Closed murtazabasu closed 4 years ago

murtazabasu commented 4 years ago

Hi, I am following your code for my implementation. But after seeing the results (which are good by the way) I want to give a shot with PPO. I know there are some implementations already in other repos but I find this one pretty easy to follow. I just want to ask what kind of modification I would need to do in your code for the PPO implementation? And is it recommended to do modifications in this code or follow other repo? There are some good repos out there but the problem is that they are specially made for ATARI and MUJOCO environments using baselines from deepmind which are difficult to modify for my environment and also I need Python 3.5+ to work with the baselines. But since I am working with ROS Melodic which comes with default Python 2.7 I can't really use those baselines. Any suggestions would be grateful.

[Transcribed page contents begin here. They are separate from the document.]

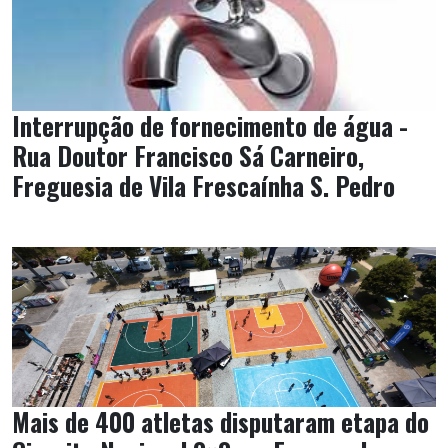
Interrupção de fornecimento de água -
Rua Doutor Francisco Sá Carneiro,
Freguesia de Vila Frescaínha S. Pedro
Mais de 400 atletas disputaram etapa do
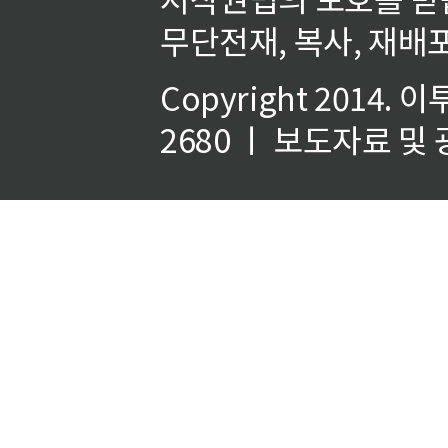
무단전재, 복사, 재배포
Copyright 2014.
이
2680 ㅣ 보도자료 및 광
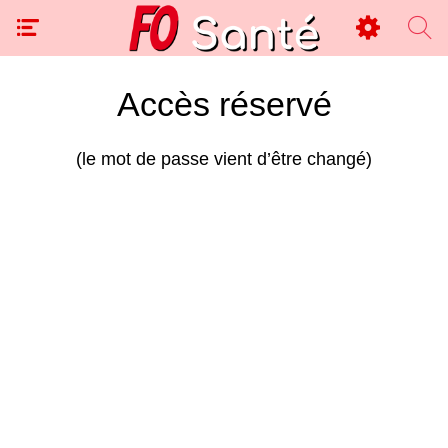
Accès réservé
(le mot de passe vient d’être changé)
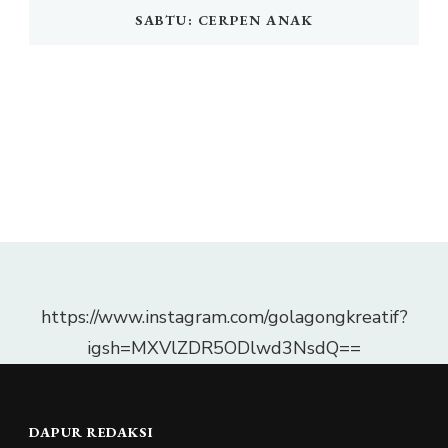
SABTU: CERPEN ANAK
https://www.instagram.com/golagongkreatif?
igsh=MXVlZDR5ODlwd3NsdQ==
DAPUR REDAKSI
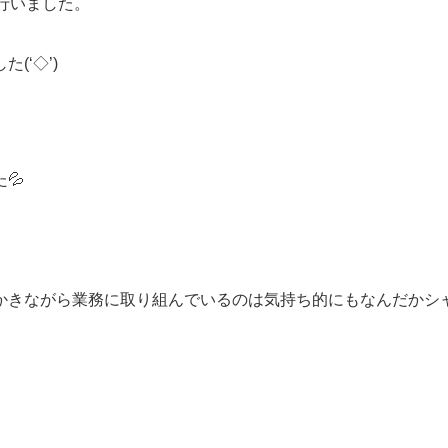
行いました。
(‘◇’)ゞ
💦
かきながら業務に取り組んでいるのは気持ち的にもなんだかシ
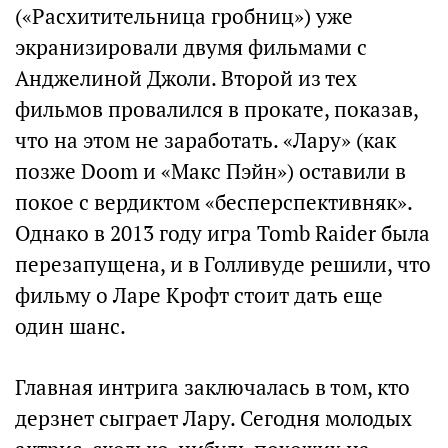
(«Расхитительница гробниц») уже
экранизировали двумя фильмами с
Анджелиной Джоли. Второй из тех
фильмов провалился в прокате, показав,
что на этом не заработать. «Лару» (как
позже Doom и «Макс Пэйн») оставили в
покое с вердиктом «бесперспективняк».
Однако в 2013 году игра Tomb Raider была
перезапущена, и в Голливуде решили, что
фильму о Ларе Крофт стоит дать еще
один шанс.
Главная интрига заключалась в том, кто
дерзнет сыграет Лару. Сегодня молодых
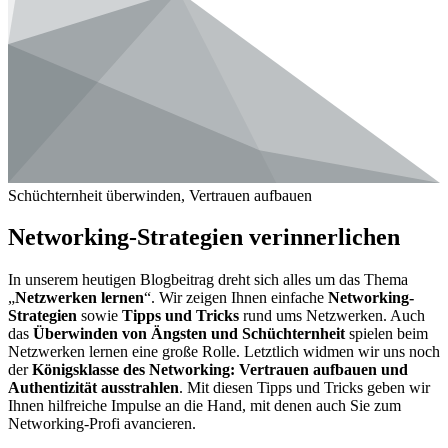
Schüchternheit überwinden, Vertrauen aufbauen
Networking-Strategien verinnerlichen
In unserem heutigen Blogbeitrag dreht sich alles um das Thema
„
Netzwerken lernen
“. Wir zeigen Ihnen einfache
Networking-
Strategien
sowie
Tipps und Tricks
rund ums Netzwerken. Auch
das
Überwinden von Ängsten und Schüchternheit
spielen beim
Netzwerken lernen eine große Rolle. Letztlich widmen wir uns noch
der
Königsklasse des Networking: Vertrauen aufbauen und
Authentizität ausstrahlen
. Mit diesen Tipps und Tricks geben wir
Ihnen hilfreiche Impulse an die Hand, mit denen auch Sie zum
Networking-Profi avancieren.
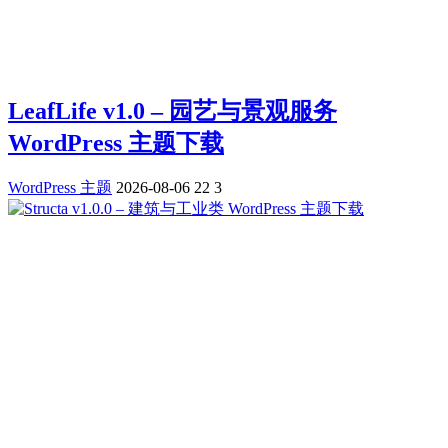
LeafLife v1.0 – 园艺与景观服务
WordPress 主题下载
WordPress 主题
2026-08-06
22
3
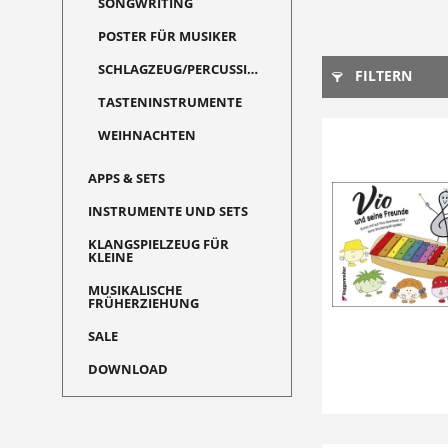
SONGWRITING
POSTER FÜR MUSIKER
SCHLAGZEUG/PERCUSSION
FILTERN
TASTENINSTRUMENTE
WEIHNACHTEN
APPS & SETS
INSTRUMENTE UND SETS
KLANGSPIELZEUG FÜR
KLEINE
MUSIKALISCHE
FRÜHERZIEHUNG
SALE
DOWNLOAD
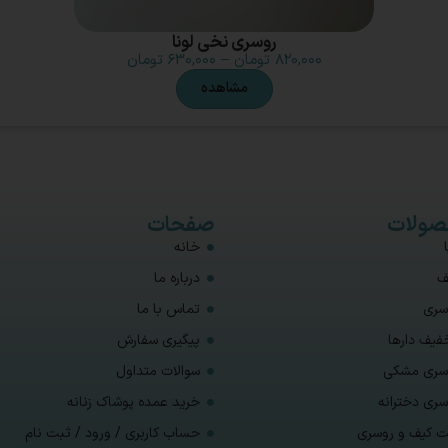
روسری نخی لونا
۸۲۰,۰۰۰
تومان
–
۶۳۰,۰۰۰
تومان
مشاهده
ولات
صفحات
خانه
ف
درباره ما
سری
تماس با ما
فیف دارها
پیگیری سفارش
سری مشکی
سوالات متداول
سری دخترانه
خرید عمده پوشاک زنانه
 کیف و روسری
حساب کاربری / ورود / ثبت نام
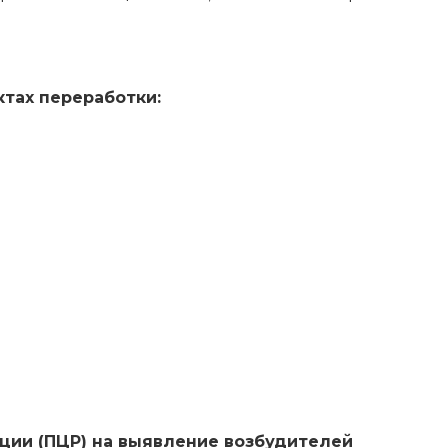
тах переработки:
ции (ПЦР) на выявление возбудителей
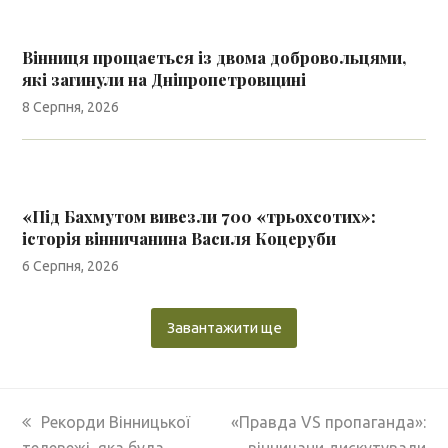
Вінниця прощається із двома добровольцями,
які загинули на Дніпропетровщині
8 Серпня, 2026
«Під Бахмутом вивезли 700 «трьохсотих»:
історія вінничанина Василя Коцеруби
6 Серпня, 2026
Завантажити ще
previous
next
Рекорди Вінницької
«Правда VS пропаганда»:
post:
post:
телевежі, яка була
вінничани дискутували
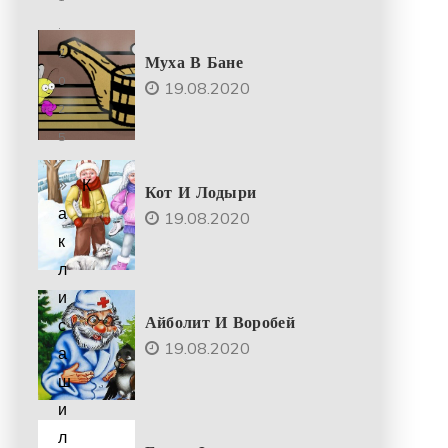
.
2
Муха В Бане
0
19.08.2020
2
5
К
Кот И Лодыри
а
19.08.2020
к
л
и
Айболит И Воробей
с
19.08.2020
а
ш
и
л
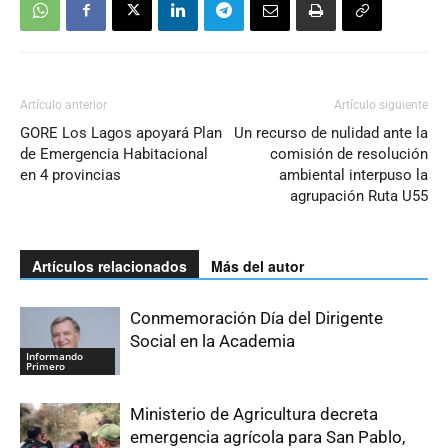
Artículo anterior
Artículo siguiente
GORE Los Lagos apoyará Plan
Un recurso de nulidad ante la
de Emergencia Habitacional
comisión de resolución
en 4 provincias
ambiental interpuso la
agrupación Ruta U55
Artículos relacionados
Más del autor
Conmemoración Día del Dirigente
Social en la Academia
Informando
Primero
Ministerio de Agricultura decreta
emergencia agrícola para San Pablo,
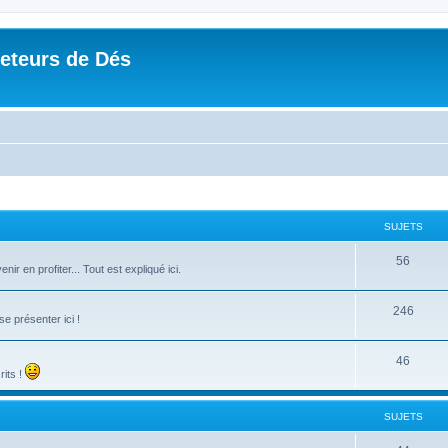
Jeteurs de Dés
SUJETS
56
r en profiter... Tout est expliqué ici.
246
e présenter ici !
46
rits !
SUJETS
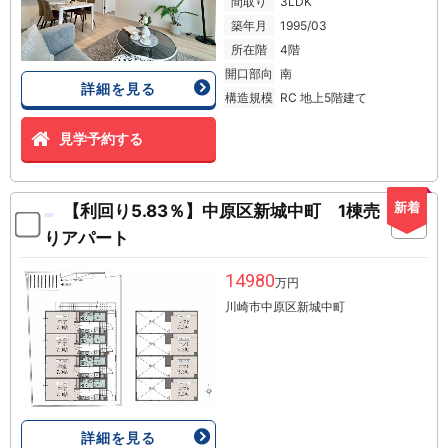
間取り
3LDK
築年月
1995/03
所在階
4階
開口部向
南
詳細を見る
構造規模
RC 地上5階建て
見学予約する
新着
【利回り5.83％】中原区新城中町 1棟売
りアパート
14980
万円
川崎市中原区新城中町
詳細を見る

nikhilbarhate99 commented 4 years ago

Hey, I would not recommend using this repo for complicated environments. It is very simplified version for understanding / learning PPO. I would suggest you write an gym api for your env and use other repos instead of trying to modify them.

murtazabasu commented 4 years ago

That would be an option but as I mentioned before I am working with ROS which comes with Python 2.7 version and so writing a gym API wouldn't really help as I would still need to use the "baselines" from deepmind for VecNormalizing the Env which is only possible with Python 3.5+.